RESTREINDRE LA LIBERTÉ AU NOM DE SA DÉFENSE ? par François Leclerc

Billet invité.

Il nous est à nouveau donné l’occasion d’observer le comportement des dirigeants politiques dans une situation de crise. A côté des figures imposées, on assiste à une surenchère verbale avec comme principal souci de ne pas se faire dépasser politiquement à droite ! Il faut tenir son rang, c’est à qui sera le plus martial et préconisera les mesures les plus exemplaires, tout en n’ignorant pas qu’elles sont illusoires.
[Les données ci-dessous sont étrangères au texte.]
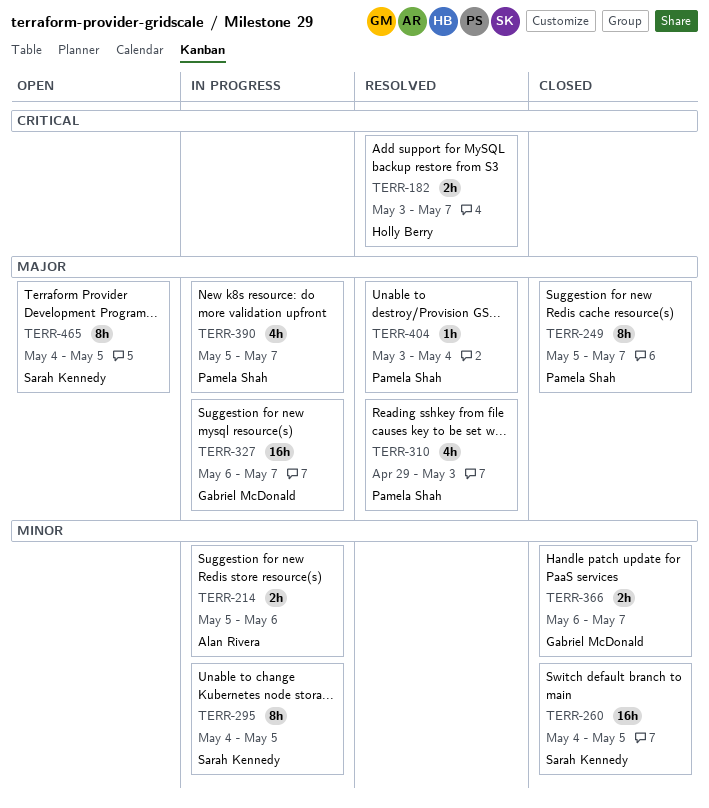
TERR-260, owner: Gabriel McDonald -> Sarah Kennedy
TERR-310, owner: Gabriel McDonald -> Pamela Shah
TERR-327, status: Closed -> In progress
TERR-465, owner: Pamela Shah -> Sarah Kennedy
Les mesures ne manquent pas, dominées pour celles qui sont appliquées par l’établissement des contrôles aux frontières et l’instauration de l’État d’urgence, avec comme effet de ce dernier, l’interdiction des manifestations. Alors qu’est ressenti le besoin de réagir collectivement lorsque l’occasion se présente, sur un autre mode que celui de la peur, afin de faire front et de ne pas donner raison aux fanatiques, les autorités appellent à se figer dans une minute de silence ! Cette attitude fait contraste avec celle qui avait prévalu en janvier dernier, lors de la tuerie de Charlie. Cette fois-ci, le gouvernement se réserve le droit, maniant le paradoxe, de restreindre les libertés publiques au nom de leur défense. Mais comme le remarque dans son éditorial (« éditorial » en Français) le Guardian « ….si l’on a le sentiment que les valeurs de l’Europe sont en danger, alors la dernière façon de protéger ces valeurs serait de les démanteler ». Rappelant auparavant que le « registre de guerre, autorisant implicitement son lot de mesures extrêmes, a conduit les USA et leurs alliés à prendre plusieurs décisions désastreuses. »

Cela incite à s’interroger à ce propos, sans procès d’intention vu ce que l’on a dernièrement découvert dans le domaine de la surveillance de masse. Et à se souvenir que Gilles Deleuze avait dès 1990 annoncé que les « sociétés de contrôle sont en train de remplacer les sociétés disciplinaires ». C’était il y a vingt-cinq ans, du chemin a depuis été parcouru et nous n’y prenons pas toujours garde pour cause de la banalisation qui s’opère. La question à se poser dorénavant est de savoir si l’avènement des sociétés de contrôle est ou non irréversible, et comment y résister. A s’en tenir aux faits, elle progresse bien.